[aarch64-port-dev ] RFR: JDK-8214527 AArch64: ZGC for Aarch64

Thu Jun 13 03:18:30 UTC 2019

Hi Stuart,

+// Class for 128 bit register v4
+reg_class v4_reg(
+    V4, V4_H
+);

The comment should be "64 bit register"?

And in generate_load_barrier_stub():

+  // Save live registers
+  RegSet savedRegs = RegSet::range(r0,r28) - RegSet::of(raddr);
+
+  __ enter();
+  __ push(savedRegs, sp);

I think just saving call clobbered registers should be OK?

Thanks,
Ningsheng

On 6/12/19 11:18 PM, Stuart Monteith wrote:
> Hello,
>     I believe I've addressed the outstanding issues. As you pointed out
> Andrew H., getting a vectorized loop to provoke a LoadBarrier to spill
> vector/float registers is proving difficult.
★ ★ ★ ★ ★ ★ ★
List of tasks:
1. In the review message, what does Stuart Monteith say is proving difficult?
2. Quote the review message word for word, everything from "The comment should" down to "should be OK?".
3. Summarize the review message in three sentences.

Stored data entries
★ ★ ★ ★ ★ ★ ★
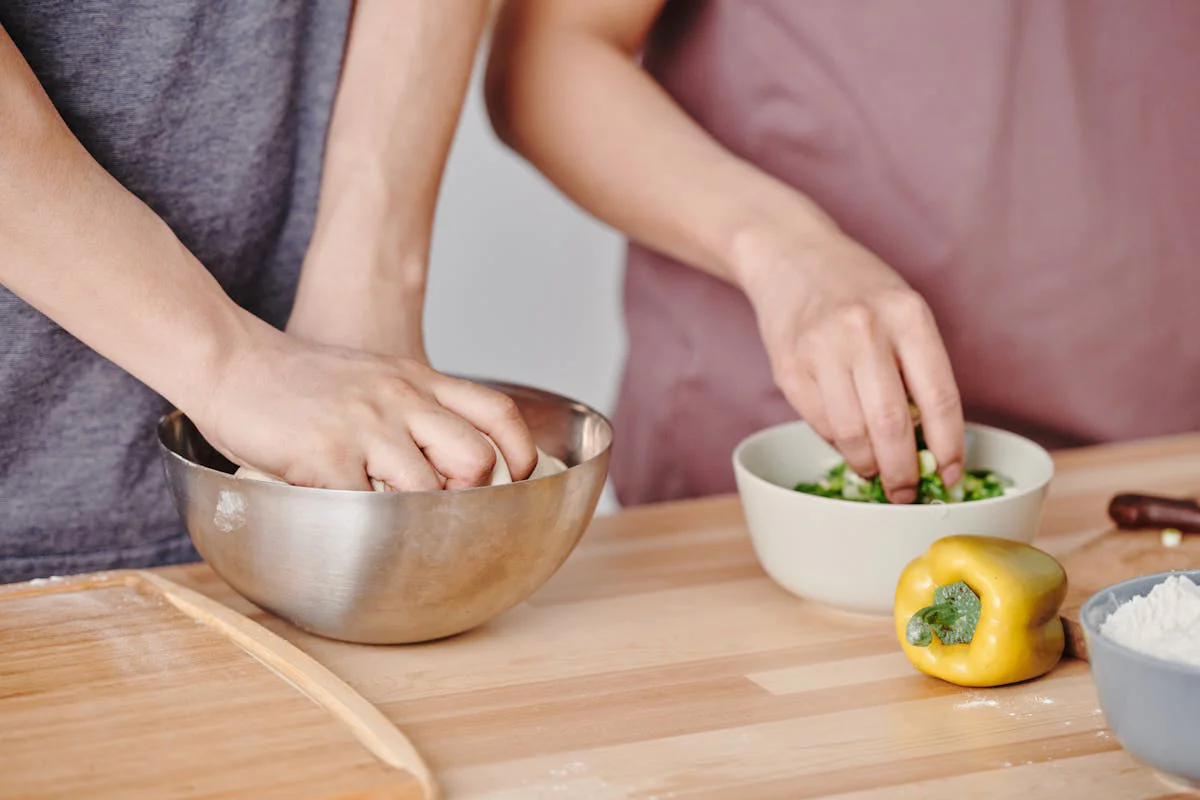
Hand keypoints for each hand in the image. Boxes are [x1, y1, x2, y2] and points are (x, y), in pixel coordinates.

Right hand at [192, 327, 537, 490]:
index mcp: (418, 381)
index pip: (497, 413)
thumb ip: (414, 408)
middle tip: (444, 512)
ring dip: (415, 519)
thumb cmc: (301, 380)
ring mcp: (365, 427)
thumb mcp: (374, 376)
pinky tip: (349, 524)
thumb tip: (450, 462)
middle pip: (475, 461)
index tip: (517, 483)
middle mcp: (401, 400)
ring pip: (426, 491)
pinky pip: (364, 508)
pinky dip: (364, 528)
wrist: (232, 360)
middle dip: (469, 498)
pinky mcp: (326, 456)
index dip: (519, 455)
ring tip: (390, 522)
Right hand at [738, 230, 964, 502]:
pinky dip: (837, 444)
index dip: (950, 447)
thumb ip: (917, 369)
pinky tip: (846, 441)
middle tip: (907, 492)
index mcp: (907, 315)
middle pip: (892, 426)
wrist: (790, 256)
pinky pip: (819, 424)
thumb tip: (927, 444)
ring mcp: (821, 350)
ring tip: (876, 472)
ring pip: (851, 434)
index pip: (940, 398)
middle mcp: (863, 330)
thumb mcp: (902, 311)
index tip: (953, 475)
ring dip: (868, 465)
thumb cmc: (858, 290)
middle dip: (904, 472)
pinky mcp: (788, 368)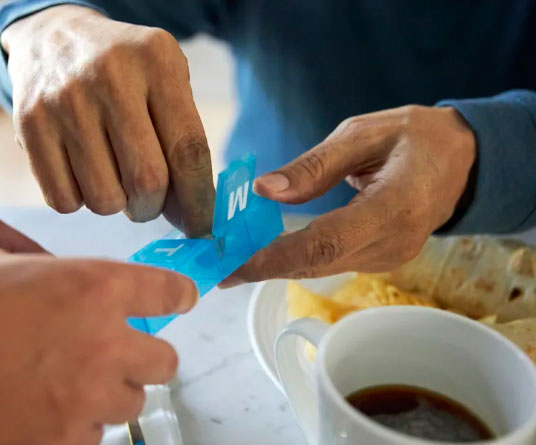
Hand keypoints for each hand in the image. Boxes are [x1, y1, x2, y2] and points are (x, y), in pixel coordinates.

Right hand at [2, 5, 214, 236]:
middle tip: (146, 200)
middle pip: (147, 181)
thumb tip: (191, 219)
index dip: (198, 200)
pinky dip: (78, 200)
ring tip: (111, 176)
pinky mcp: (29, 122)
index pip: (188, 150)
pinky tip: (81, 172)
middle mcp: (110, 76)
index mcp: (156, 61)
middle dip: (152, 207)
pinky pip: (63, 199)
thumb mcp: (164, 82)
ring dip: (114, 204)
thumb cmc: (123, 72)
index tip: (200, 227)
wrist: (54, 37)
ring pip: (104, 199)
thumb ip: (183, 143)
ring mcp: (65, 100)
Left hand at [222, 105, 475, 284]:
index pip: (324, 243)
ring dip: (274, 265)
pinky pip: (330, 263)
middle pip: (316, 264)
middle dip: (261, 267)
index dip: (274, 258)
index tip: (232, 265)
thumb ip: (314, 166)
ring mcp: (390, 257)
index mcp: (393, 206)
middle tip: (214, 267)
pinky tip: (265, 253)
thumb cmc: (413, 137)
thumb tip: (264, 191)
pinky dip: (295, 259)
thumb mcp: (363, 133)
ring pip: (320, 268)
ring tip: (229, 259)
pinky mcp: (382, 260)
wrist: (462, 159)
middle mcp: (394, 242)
★ ★ ★ ★ ★ ★ ★
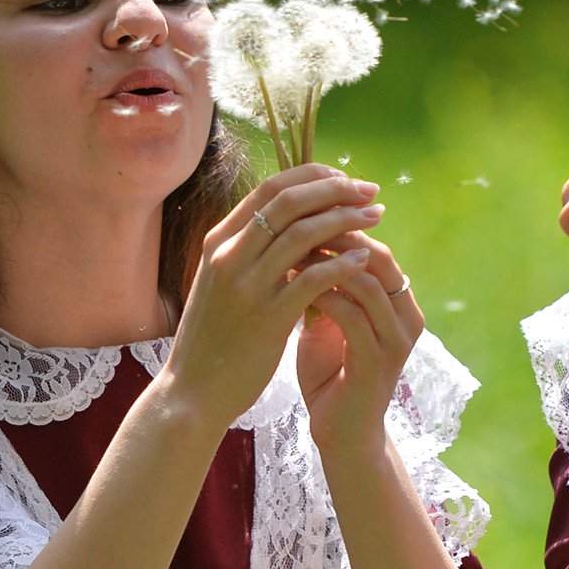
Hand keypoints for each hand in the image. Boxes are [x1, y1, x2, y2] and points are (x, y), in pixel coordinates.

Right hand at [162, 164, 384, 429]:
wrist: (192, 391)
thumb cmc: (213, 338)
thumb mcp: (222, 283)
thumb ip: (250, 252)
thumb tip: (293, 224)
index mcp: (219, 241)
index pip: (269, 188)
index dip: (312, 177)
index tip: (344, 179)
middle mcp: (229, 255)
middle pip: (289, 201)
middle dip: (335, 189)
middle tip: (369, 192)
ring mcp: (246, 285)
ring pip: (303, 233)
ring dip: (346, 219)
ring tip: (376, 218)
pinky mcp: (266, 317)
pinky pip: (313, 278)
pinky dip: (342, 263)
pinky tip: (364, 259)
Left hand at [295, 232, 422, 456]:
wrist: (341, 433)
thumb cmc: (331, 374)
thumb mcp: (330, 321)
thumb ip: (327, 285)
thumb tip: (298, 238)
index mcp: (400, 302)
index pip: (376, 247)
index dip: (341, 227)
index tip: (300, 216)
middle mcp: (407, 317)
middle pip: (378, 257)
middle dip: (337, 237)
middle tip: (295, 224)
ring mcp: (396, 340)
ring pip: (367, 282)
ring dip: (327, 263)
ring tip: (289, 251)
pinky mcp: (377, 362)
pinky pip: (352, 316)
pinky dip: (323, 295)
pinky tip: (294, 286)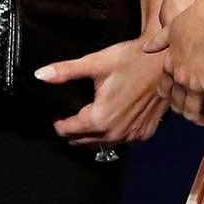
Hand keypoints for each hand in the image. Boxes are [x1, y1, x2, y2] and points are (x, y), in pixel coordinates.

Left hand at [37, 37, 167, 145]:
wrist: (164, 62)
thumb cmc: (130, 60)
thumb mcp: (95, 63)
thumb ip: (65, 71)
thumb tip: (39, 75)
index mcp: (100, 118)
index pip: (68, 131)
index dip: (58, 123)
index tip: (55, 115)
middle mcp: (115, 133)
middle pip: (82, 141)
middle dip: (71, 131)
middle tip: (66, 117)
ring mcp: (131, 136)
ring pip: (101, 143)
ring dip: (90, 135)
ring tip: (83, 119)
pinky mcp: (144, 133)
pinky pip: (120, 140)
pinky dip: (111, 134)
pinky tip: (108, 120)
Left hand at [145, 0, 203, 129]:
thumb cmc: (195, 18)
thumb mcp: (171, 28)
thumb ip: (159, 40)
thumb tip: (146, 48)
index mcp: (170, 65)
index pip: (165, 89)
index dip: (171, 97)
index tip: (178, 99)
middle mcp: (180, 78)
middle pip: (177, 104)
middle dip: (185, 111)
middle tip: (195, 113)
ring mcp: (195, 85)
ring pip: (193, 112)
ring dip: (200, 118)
★ ★ ★ ★ ★ ★ ★
Results in order:
1. Getting a vectorized loop to provoke a LoadBarrier to spill vector/float registers.

2.
The comment should be "64 bit register"?

And in generate_load_barrier_stub():

+  // Save live registers
+  RegSet savedRegs = RegSet::range(r0,r28) - RegSet::of(raddr);
+
+  __ enter();
+  __ push(savedRegs, sp);

I think just saving call clobbered registers should be OK?

3. Ningsheng replies to Stuart about the AArch64 ZGC patch (JDK-8214527) and asks whether the comment on the v4 register class should read "64 bit register" instead of "128 bit register." He also suggests that generate_load_barrier_stub() may only need to save call-clobbered registers. The quoted earlier message from Stuart says he believes he has addressed the outstanding issues, but that getting a vectorized loop to provoke a LoadBarrier to spill vector/float registers is proving difficult.